彼女はその視線を感じてから、あからさまに不機嫌そうに振り返った。
「…アンタねぇ…この場で名指ししたら暴露したようなものじゃない…」
彼女がいると明言して、誰だと聞かれたら女子の名前を呼んで言っていいのか確認する。
そんな手順を見れば、誰と誰が付き合っているのかなんて馬鹿でもわかるだろう。
嫌そうな表情を浮かべる湊の顔が全てを物語っている。
「え?あの湊さんと…?」
「南雲のヤツ…あの難攻不落の湊さんをどうやって落としたんだよ」
南雲の発言と湊の返しは、もはや付き合っていますと明言したようなものだ。
ちなみに余談だが、湊は男子からの人気が高い。
その理由は中学時代に鍛えられたバスケ部部長としてのプロポーションと、そして出るところはきちんと出ていて、芯がしっかりとしている。

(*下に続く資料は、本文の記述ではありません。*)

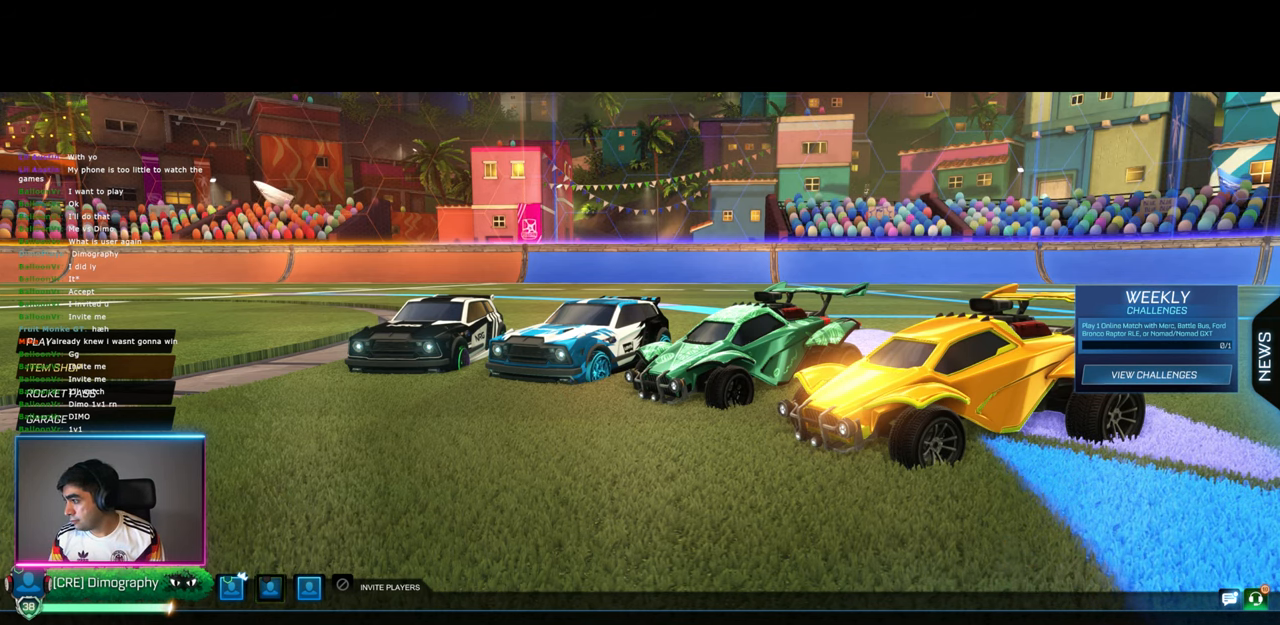
{"keys": [], "mouse": ["left"], "events": [[450, "mouse_left", "down"]]}
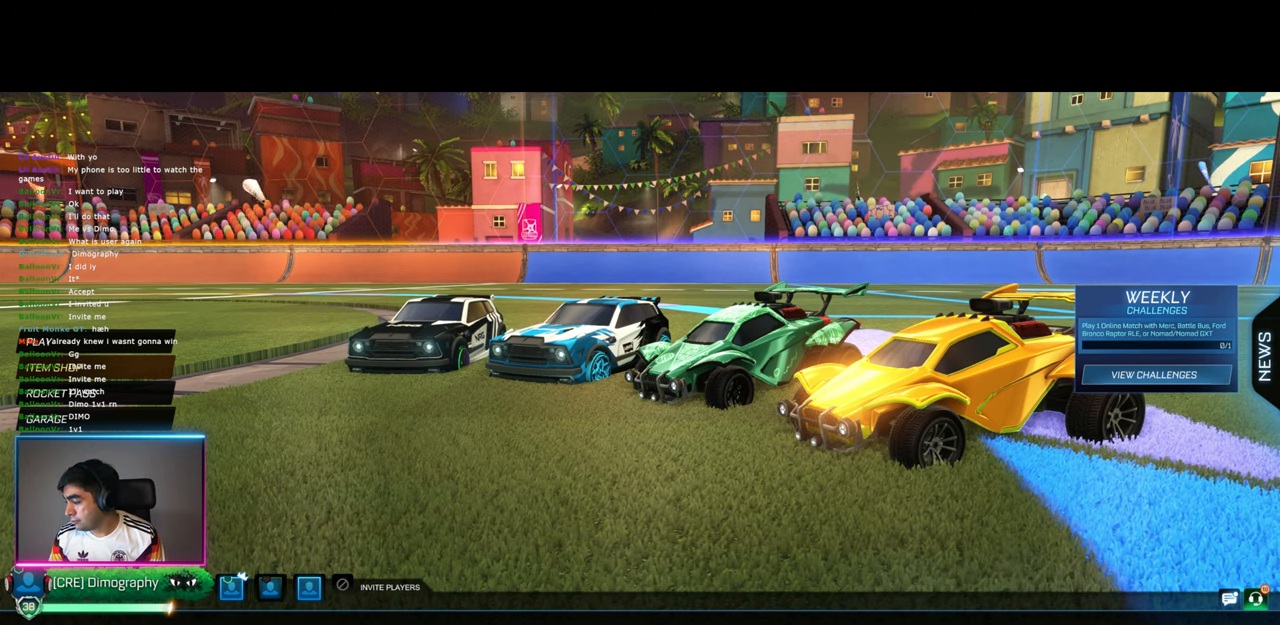
{"keys": [], "mouse": [], "events": [[50, "mouse_left", "up"]]}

夕夏のような可愛いタイプではないものの、美人タイプの湊は、男嫌いという問題点を抱えているにも関わらず、惚れ込む男子は少なからずいた。
湊は絶対に付き合わないだろうから大丈夫。
湊を推す男子たちはいつしかそう思うようになっていたが、現実はそこまで甘くない。
湊が南雲の恋人になったと知った男子たちは、落胆を隠せないようだ。
「クク、そういうことだ。湊はオレの恋人だ」
「きゃー!」
「ちょ、ちょっと!南雲!そこまで許した記憶は…」
大きく足を組み、嗜虐的な笑みを浮かべる南雲の発言を聞いて、痺れを切らした湊は席を立ち上がり詰め寄る。
2人の関係は元々、愛し合っている関係じゃない。
ただのノリと雰囲気、その場の勢いで付き合ってしまっただけであって、湊の男嫌いが克服されれば終わってしまう関係。
「ぶっ!?」
詰め寄ってくる湊の頬を右手で掴んだ南雲は、彼女の腰に手を回すと、強引に抱き寄せた。
「な、にを…!」
「なんだ?オレの彼女なんだ。もう少し嬉しそうな顔しろよ」
「な、南雲さん…まじパネェっす」
男嫌いの湊に対しても強気な姿勢。
身体を密着させる2人を見た碇谷は、興奮気味に手を挙げている。
きっと真里亞とのデートでやってみようなどと思っているのだろう。
そんな碇谷のことなど知らず、湊は顔を真っ赤に染めて叫び声を上げた。
「別れる!!!!もう無理ぃ!」
彼女の悲痛な叫びが、機内に響き渡った。